ORNL guests traced the laboratory's role from the 1943 graphite reactor through the Molten Salt Reactor Experiment (MSRE), noting MSRE criticality in 1965, uranium-233 operation later in the 1960s, and the experiment's influence on current molten salt and advanced-reactor work.

On its Sound of Science podcast, Oak Ridge National Laboratory staff and guests recounted the laboratory's early reactor research and the legacy of the Molten Salt Reactor Experiment (MSRE), which they said helped define advanced-reactor research in the United States.

Dave Poynter of ORNL's nuclear energy and fuel cycle division detailed the laboratory's origins, saying ORNL grew out of an initial graphite-reactor program during the Manhattan Project that later expanded into pilot facilities for isotope production and materials research. "This laboratory really originated with that initial graphite reactor construction project," he said of the lab's wartime beginnings.

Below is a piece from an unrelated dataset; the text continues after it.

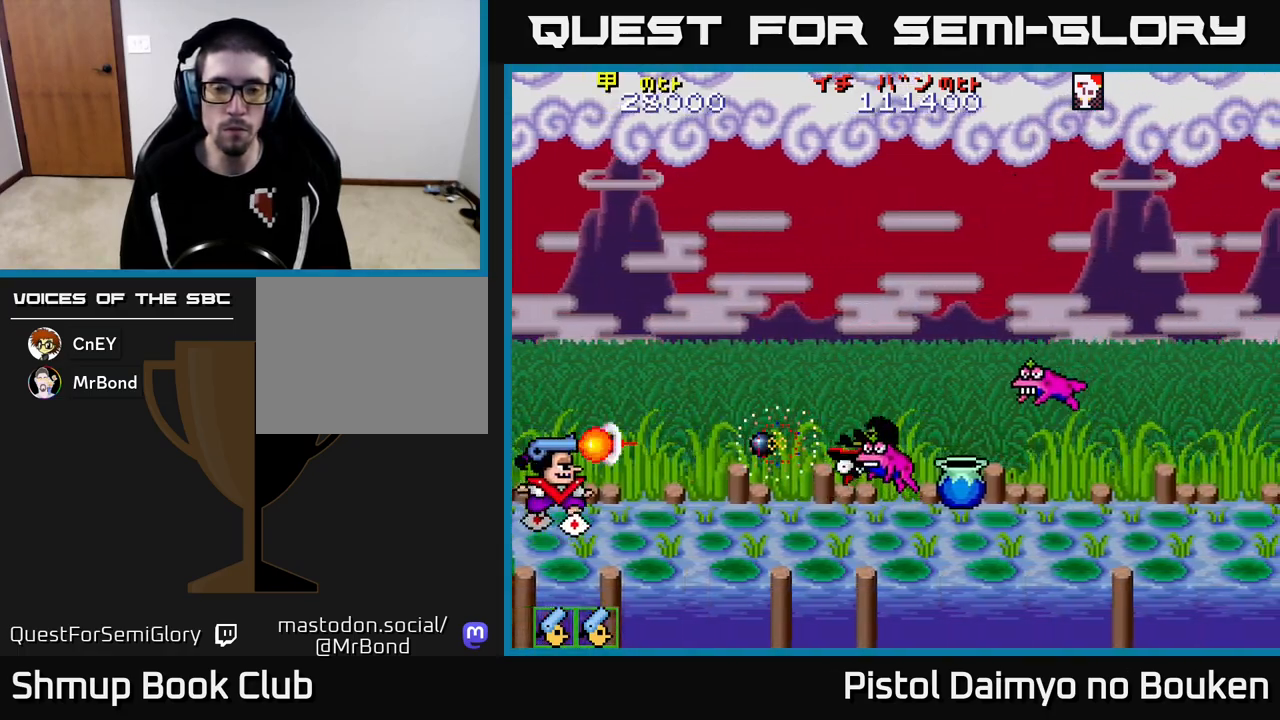
{"buttons": ["DPAD_RIGHT"], "left_stick": "center", "events": [[50, "A", "down"], [117, "A", "up"], [217, "A", "down"], [300, "A", "up"], [367, "DPAD_RIGHT", "down"], [383, "A", "down"], [467, "A", "up"]]}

The podcast summarized MSRE milestones: it went critical on June 1, 1965; three years later it became the first reactor to run on uranium-233; and it operated for more than 13,000 hours at full power before shutting down in 1969 after accomplishing its research objectives. Participants described MSRE as a demonstration that molten salt technology could work and as a technical and cultural foundation for later advanced-reactor development.

Speakers noted that ORNL built multiple reactors in the 1950s and 1960s to explore fuels, shielding and other design options and that the lab's historical investments in reactor experimentation contributed to present-day interest in compact and factory-produced reactor designs. The episode framed that continuity as part of the rationale for current industry investment in East Tennessee.

The podcast presented history and technical lineage; it did not announce new regulatory findings or policy decisions tied directly to MSRE's archival records.